Kiprah pelatih asing
Minimnya pelatih lokal disebut sebagai salah satu masalah akut di sepak bola Indonesia. Kondisinya ini makin miris bila melihat kejayaan pelatih asing di panggung kompetisi Indonesia dalam dua musim terakhir.
Mari kita tengok lebih dulu kiprah pelatih lokal di Indonesia Soccer Championship 2016. Kompetisi yang digelar saat Indonesia disanksi FIFA tersebut dihuni 12 pelatih lokal.
Mereka adalah Indra Sjafri (Bali United), Yunan Helmi (Barito Puteraq), Bhayangkara FC (Ibnu Grahan), Jafri Sastra (Mitra Kukar), Eduard Tjong (Persegres Gresik United), Aji Santoso (Persela Lamongan), Hanafi (Perseru Serui), Djadjang Nurdjaman (Persib Bandung), Muhammad Zein Alhadad (Persija Jakarta), Suharto AD (PS TNI), Semen Padang (Nilmaizar), dan Widodo Cahyono Putro (Sriwijaya FC).
Sementara pelatih asing berjumlah enam orang yakni Milomir Seslija (Arema), Gomes de Olivera (Madura United), Jaino Matos (Persiba Balikpapan), Angel Alfredo Vera (Persipura Jayapura), Robert Rene Alberts (PSM Makassar), dan Dragan Dukanovic (Borneo FC).

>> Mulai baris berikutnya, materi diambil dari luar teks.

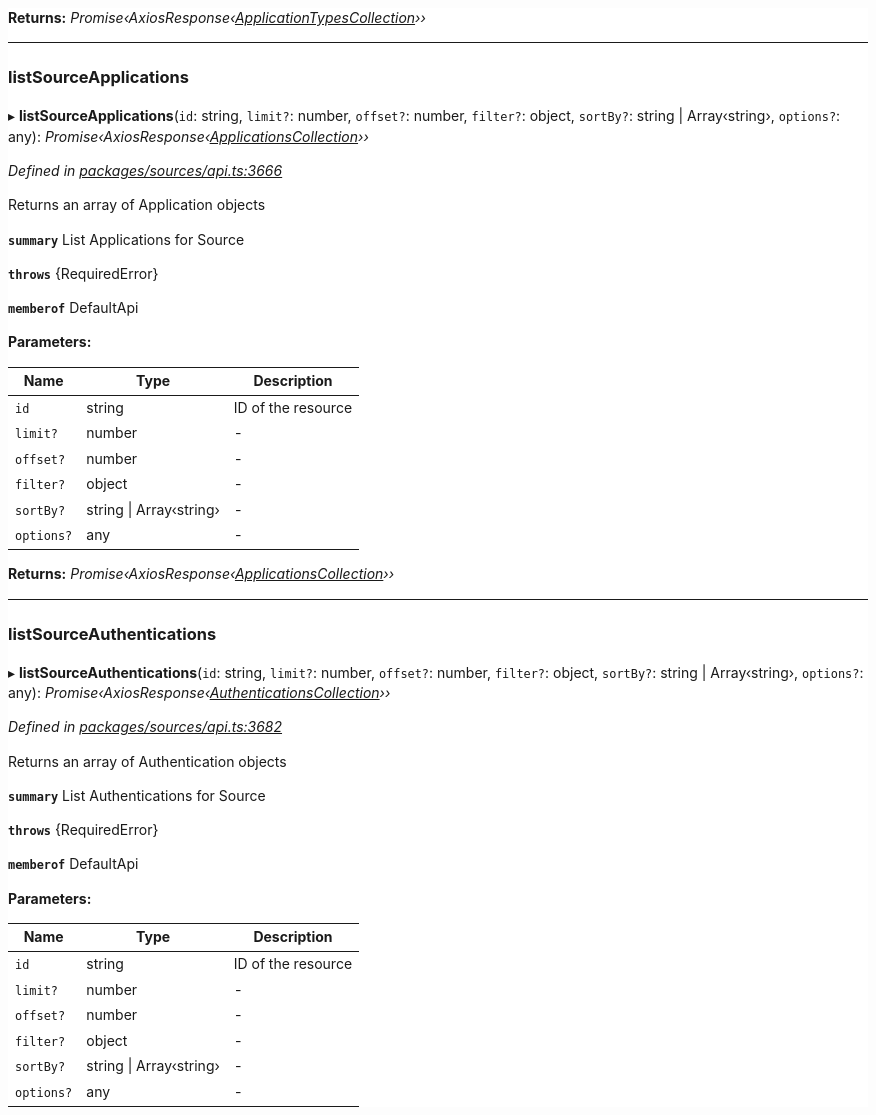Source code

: **Returns:** *Promise‹AxiosResponse‹[ApplicationTypesCollection](../interfaces/applicationtypescollection.md)››*

___

###  listSourceApplications

▸ **listSourceApplications**(`id`: string, `limit?`: number, `offset?`: number, `filter?`: object, `sortBy?`: string | Array‹string›, `options?`: any): *Promise‹AxiosResponse‹[ApplicationsCollection](../interfaces/applicationscollection.md)››*

*Defined in [packages/sources/api.ts:3666](https://github.com/RedHatInsights/javascript-clients/blob/master/packages/sources/api.ts#L3666)*

Returns an array of Application objects

**`summary`** List Applications for Source

**`throws`** {RequiredError}

**`memberof`** DefaultApi

**Parameters:**

Name | Type | Description |
------ | ------ | ------ |
`id` | string | ID of the resource |
`limit?` | number | - |
`offset?` | number | - |
`filter?` | object | - |
`sortBy?` | string &#124; Array‹string› | - |
`options?` | any | - |

**Returns:** *Promise‹AxiosResponse‹[ApplicationsCollection](../interfaces/applicationscollection.md)››*

___

###  listSourceAuthentications

▸ **listSourceAuthentications**(`id`: string, `limit?`: number, `offset?`: number, `filter?`: object, `sortBy?`: string | Array‹string›, `options?`: any): *Promise‹AxiosResponse‹[AuthenticationsCollection](../interfaces/authenticationscollection.md)››*

*Defined in [packages/sources/api.ts:3682](https://github.com/RedHatInsights/javascript-clients/blob/master/packages/sources/api.ts#L3682)*

Returns an array of Authentication objects

**`summary`** List Authentications for Source

**`throws`** {RequiredError}

**`memberof`** DefaultApi

**Parameters:**

Name | Type | Description |
------ | ------ | ------ |
`id` | string | ID of the resource |
`limit?` | number | - |
`offset?` | number | - |
`filter?` | object | - |
`sortBy?` | string &#124; Array‹string› | - |
`options?` | any | - |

Kendati demikian, pelatih asing pada akhirnya menjadi yang tersukses dari kompetisi dengan 18 klub ini. Pelatih asal Argentina, Angel Alvredo Vera, mampu membawa Persipura Jayapura menjadi kampiun.
Catatan dia cukup baik dengan mempersembahkan 20 kemenangan, delapan seri, dan enam kekalahan. Total, tim berjulukan Mutira Hitam tersebut mengoleksi 69 poin.
Alfredo juga mampu membawa Persipura menorehkan hasil pertandingan dengan skor tertinggi yakni kala mengalahkan Barito Putera dengan skor 5-4 pada 13 Juni 2016.